Eu sempre tive uma relação de amor e ódio com o Saia Justa. Ao longo de sua vida, o programa teve diversas trocas de apresentadoras e apresentadores, nem sempre bem sucedidas. Mas nenhuma delas me cativou como as quatro mulheres que comandam o programa desde 2013, Mônica Martelli, Bárbara Gancia, Astrid Fontenelle e Maria Ribeiro. E foi lá que eu pude conhecer melhor a Maria. Em alguns programas ela é legal, em outros ela é chata, dá boas contribuições para a discussão, parece uma menina imatura, parece uma velha. Muitas pessoas em uma só e isso me cativou. Quando soube que ela iria lançar um livro, reunindo as melhores crônicas dela publicadas na revista TPM, aguardei ansiosa. E não me decepcionei.

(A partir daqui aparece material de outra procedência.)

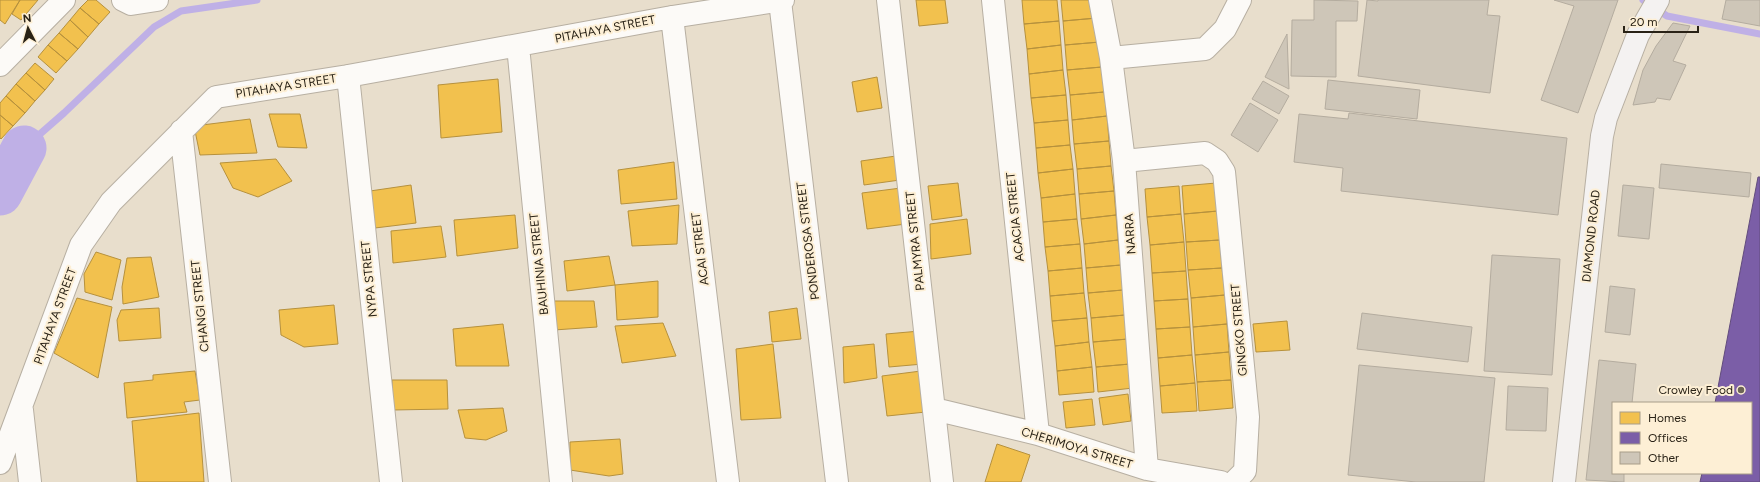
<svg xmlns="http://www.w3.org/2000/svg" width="1760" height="482" font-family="Figtree,sans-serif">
<rect width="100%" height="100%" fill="#e8decc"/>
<path fill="#f2c14e" stroke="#b6913d" d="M0 0H20L5 24 0 20Z
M20 0H38L21 20 12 14Z
M88 0H96L110 12 99 24 80 8Z
M916 0H945L948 23 919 26Z
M1022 0H1057L1059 21 1024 24Z
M1061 0H1096L1097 18 1063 21Z
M80 8 99 24 88 37 70 20Z
M1097 18 1100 42 1065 45 1063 21Z
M70 20 88 37 78 49 59 33Z
M1059 21 1061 45 1027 49 1024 24Z
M59 33 78 49 67 61 48 45Z
M1100 42 1102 67 1067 70 1065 45Z
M48 45 67 61 56 73 38 57Z
M1061 45 1063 70 1029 74 1027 49Z
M35 63 54 79 45 90 26 73Z
M1102 67 1104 92 1070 95 1067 70Z
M1063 70 1066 95 1031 98 1029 74Z
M26 73 45 90 35 101 16 84Z
M877 77 882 108 857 112 852 82Z
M498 79 502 132 441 138 438 85Z
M16 84 35 101 25 113 6 96Z
M1104 92 1107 116 1072 120 1070 95Z
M1066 95 1068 120 1034 123 1031 98Z
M6 96 25 113 13 126 0 115V103Z
M269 114H300L307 148 278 147Z
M0 115 13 126 1 139 0 138Z
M1107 116 1109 141 1074 144 1072 120Z
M250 119 257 153 200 155 194 126Z
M1068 120 1070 145 1036 148 1034 123Z
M1109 141 1111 166 1077 169 1074 144Z
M1070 145 1073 169 1038 173 1036 148Z
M896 156 900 180 864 185 861 161Z
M276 159 292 181 258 197 233 188 220 163Z
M674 162 677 199 621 204 618 170Z
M1111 166 1114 191 1079 194 1077 169Z
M1073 169 1075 194 1041 198 1038 173Z
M958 183 962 216 932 220 928 186Z
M1216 183 1218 211 1184 214 1182 186Z
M411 185 416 223 375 228 370 191Z
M1179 186 1181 214 1147 217 1145 189Z
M901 188 906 224 867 229 862 193Z
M1114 191 1116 215 1081 219 1079 194Z
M1075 194 1077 219 1043 222 1041 198Z
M679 205 677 244 632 246 628 211Z
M1218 211 1220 240 1186 242 1184 214Z
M1181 214 1184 242 1150 245 1147 217Z
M515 215 518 248 457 256 454 220Z
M1116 215 1118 240 1084 244 1081 219Z
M967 219 971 254 931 259 930 224Z
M1077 219 1080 244 1045 247 1043 222Z
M441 226 446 257 393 263 391 231Z
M1118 240 1121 265 1086 268 1084 244Z
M1220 240 1222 268 1188 270 1186 242Z
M1184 242 1186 271 1152 273 1150 245Z
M1080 244 1082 268 1048 271 1045 247Z
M96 252 121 260 112 300 85 292 84 274Z
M609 256 615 285 567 291 564 261Z
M151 257 159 297 123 304 122 287 127 258Z
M1121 265 1123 290 1088 293 1086 268Z
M1082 268 1084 293 1050 296 1048 271Z
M1222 268 1225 295 1191 298 1188 270Z
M1186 271 1188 299 1154 301 1152 273Z
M658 281V317L617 320 615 285Z
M1123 290 1125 315 1091 318 1088 293Z
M1084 293 1087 318 1052 321 1050 296Z
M1225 295 1227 324 1193 327 1191 298Z
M77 298 112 307 98 378 54 353Z
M1188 299 1190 327 1156 329 1154 301Z
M549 301H594L597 327 554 330Z
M334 305 338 344 304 347 281 335 279 310Z
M159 308 161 338 119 341 117 320 121 310Z
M797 308 801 339 772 342 769 312Z
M1125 315 1128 339 1093 342 1091 318Z
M1087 318 1089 342 1055 346 1052 321Z
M1287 321 1290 350 1256 352 1253 324Z
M663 323 676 356 622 363 615 326Z
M503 324 509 366H456L453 329Z
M1227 324 1229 352 1195 355 1193 327Z
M1190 327 1192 355 1158 358 1156 329Z
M920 331 923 364 889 367 886 334Z
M1128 339 1130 364 1096 367 1093 342Z
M1089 342 1092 367 1057 371 1055 346Z
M773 344 781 418 741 420 736 349Z
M874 344 877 378 844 383 843 347Z
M1229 352 1231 380 1197 382 1195 355Z
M1192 355 1195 383 1160 386 1158 358Z
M1130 364 1133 388 1098 392 1096 367Z
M1092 367 1094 392 1059 395 1057 371Z
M195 371 200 400 184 402 187 412 127 418 124 383 153 380V375Z
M921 371 926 412 887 416 882 376Z
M392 380H447L448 409 393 410Z
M1231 380 1233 408 1199 411 1197 382Z
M1195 383 1197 411 1162 413 1160 386Z
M1128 394 1131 421 1103 425 1099 398Z
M1092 399 1095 425 1066 428 1063 402Z
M503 408 507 431 486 440 465 438 458 410Z
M199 413 204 482H137L132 421Z
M620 439 623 474 609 476 570 470V442Z
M997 444 1030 455 1021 482H985Z"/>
<path fill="#7b5ea7" stroke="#624c7c" d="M1758 177H1760V482H1700L1702 473H1751V403H1715Z"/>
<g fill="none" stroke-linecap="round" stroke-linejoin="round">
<path stroke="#bfb0e6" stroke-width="7" d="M1643 0 1667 16 1760 34
M24 148 64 113 154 27 181 11 257 0"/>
<path stroke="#bfb0e6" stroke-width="45" d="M0 193 24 148"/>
</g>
<path fill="#cec6b8" stroke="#b4ac9f" d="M1314 0 1358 1 1357 21H1336V77L1291 76 1292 20H1314Z
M1367 0 1378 1V0H1489L1487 15 1500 16 1490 93 1358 76Z
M1554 0H1618L1578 113 1541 100 1574 6Z
M1726 0H1760V26L1722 19Z
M1673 23 1690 26 1673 61 1686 65 1670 100 1657 98 1655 102 1633 105 1643 70 1656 46Z
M1287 34 1289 89 1265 77Z
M1328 80 1420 90 1417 119 1325 109Z
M1263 81 1289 96 1279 114 1252 99Z
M1250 103 1278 120 1258 152 1231 135Z
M1349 113 1567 138 1558 215 1341 191 1343 168 1294 162 1299 114 1348 119Z
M1661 164 1751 173 1749 197 1659 188Z
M1623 185 1654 188 1649 239 1618 236Z
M1492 255 1560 259 1552 375 1484 371Z
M1610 286 1635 289 1630 335 1605 332Z
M1362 313 1472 327 1468 362 1357 349Z
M1599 360 1636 364 1632 403H1613V473H1624V482L1586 480Z
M1359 365 1495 378 1484 482H1416L1348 475Z
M1508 386 1548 388 1546 431 1506 430Z"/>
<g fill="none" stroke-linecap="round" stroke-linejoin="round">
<defs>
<path id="street" d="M123 0 131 4 157 0
M888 0 942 482
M993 0 1038 434
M1100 0 1111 58 1124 161 1147 469
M780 1 837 482
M672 17 728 482
M518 46 561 482
M1111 58 1205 49 1225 29 1240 0
M0 65 64 0
M348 76 391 482
M181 131 220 482
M1124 161 1205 153 1217 161 1224 172 1248 417 1245 471 1234 482
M934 409 1038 434 1147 469 1221 482
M22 410 30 482
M0 463 81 245 111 202 216 97 348 76 672 17 783 0"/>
<path id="secondary" d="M1564 482 1602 136 1606 118 1638 35 1658 0"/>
</defs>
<use href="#street" stroke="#b7afa2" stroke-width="24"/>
<use href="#secondary" stroke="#b7afa2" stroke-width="24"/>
<use href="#street" stroke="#fcfaf7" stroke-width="22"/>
<use href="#secondary" stroke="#f4f2f1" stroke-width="22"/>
</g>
<circle fill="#6c6456" stroke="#fdefd5" stroke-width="1.5" cx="1741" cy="390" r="4"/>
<g text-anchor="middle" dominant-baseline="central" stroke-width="4" stroke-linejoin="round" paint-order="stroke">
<g font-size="12" fill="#292216" stroke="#fdefd5">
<text transform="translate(605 29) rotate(-11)">PITAHAYA STREET</text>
<text transform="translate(286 86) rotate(-9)">PITAHAYA STREET</text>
<text transform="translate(1015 217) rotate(-96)">ACACIA STREET</text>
<text transform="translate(1130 234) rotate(-94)">NARRA</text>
<text transform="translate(1591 236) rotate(-84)">DIAMOND ROAD</text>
<text transform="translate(808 241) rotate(-97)">PONDEROSA STREET</text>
<text transform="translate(915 241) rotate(-96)">PALMYRA STREET</text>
<text transform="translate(700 249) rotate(-97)">ACAI STREET</text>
<text transform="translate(539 264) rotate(-96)">BAUHINIA STREET</text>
<text transform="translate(369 279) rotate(-96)">NYPA STREET</text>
<text transform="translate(200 306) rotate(-96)">CHANGI STREET</text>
<text transform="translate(55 316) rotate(-70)">PITAHAYA STREET</text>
<text transform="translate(1239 330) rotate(-95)">GINGKO STREET</text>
<text transform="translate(1077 448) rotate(17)">CHERIMOYA STREET</text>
</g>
<g font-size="12" fill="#292216" stroke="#fdefd5" text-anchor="end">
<text x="1733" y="390">Crowley Food</text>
</g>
</g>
<rect x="1612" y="402" width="140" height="72" fill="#fdefd5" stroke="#a89d89"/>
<rect x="1620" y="412" width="20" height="12" fill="#f2c14e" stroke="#a89d89"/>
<text x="1648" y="422" font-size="12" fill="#292216">Homes</text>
<rect x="1620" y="432" width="20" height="12" fill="#7b5ea7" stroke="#a89d89"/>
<text x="1648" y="442" font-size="12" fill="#292216">Offices</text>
<rect x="1620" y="452" width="20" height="12" fill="#cec6b8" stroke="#a89d89"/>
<text x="1648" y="462" font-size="12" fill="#292216">Other</text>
<g transform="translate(28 28) rotate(354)" stroke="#fdefd5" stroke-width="3" paint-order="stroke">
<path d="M0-3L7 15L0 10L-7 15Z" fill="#292216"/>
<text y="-6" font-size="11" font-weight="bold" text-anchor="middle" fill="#292216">N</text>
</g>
<path d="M1624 26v6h74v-6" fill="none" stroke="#292216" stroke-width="2"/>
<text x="1630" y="26" font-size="12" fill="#292216" stroke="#fdefd5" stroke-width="3" paint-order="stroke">20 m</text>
</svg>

 Trinta e Oito e Meio (Língua Geral, 168 páginas, 35 reais) é pequeno, fino, delicado. As ilustrações da Rita Wainer são a cereja no bolo da delícia que é esse livro. Só durou dois dias na minha mão e, quando acabou, me deixou com gostinho de quero mais. Consumo, família, nudez, amizade, trabalho, medos... tá tudo ali, escrito de maneira tão honesta, tão suave. Tem Dostoiévski, tem Clarice Lispector, tem Avenida Brasil e Los Hermanos. O cult e o popular, tudo junto, num retrato de uma Maria que não parecer fazer tipo.

 “ Porque eu quero fazer tudo diferente.

Pra depois, talvez, sem perceber, acabar fazendo tudo igual.”

Recomendo muito!! Leitura leve, boa para aquelas fases da vida que não dá pra se dedicar muito a um livro. Você vai lendo uma crônica aqui, outra alí e, quando vê, acabou.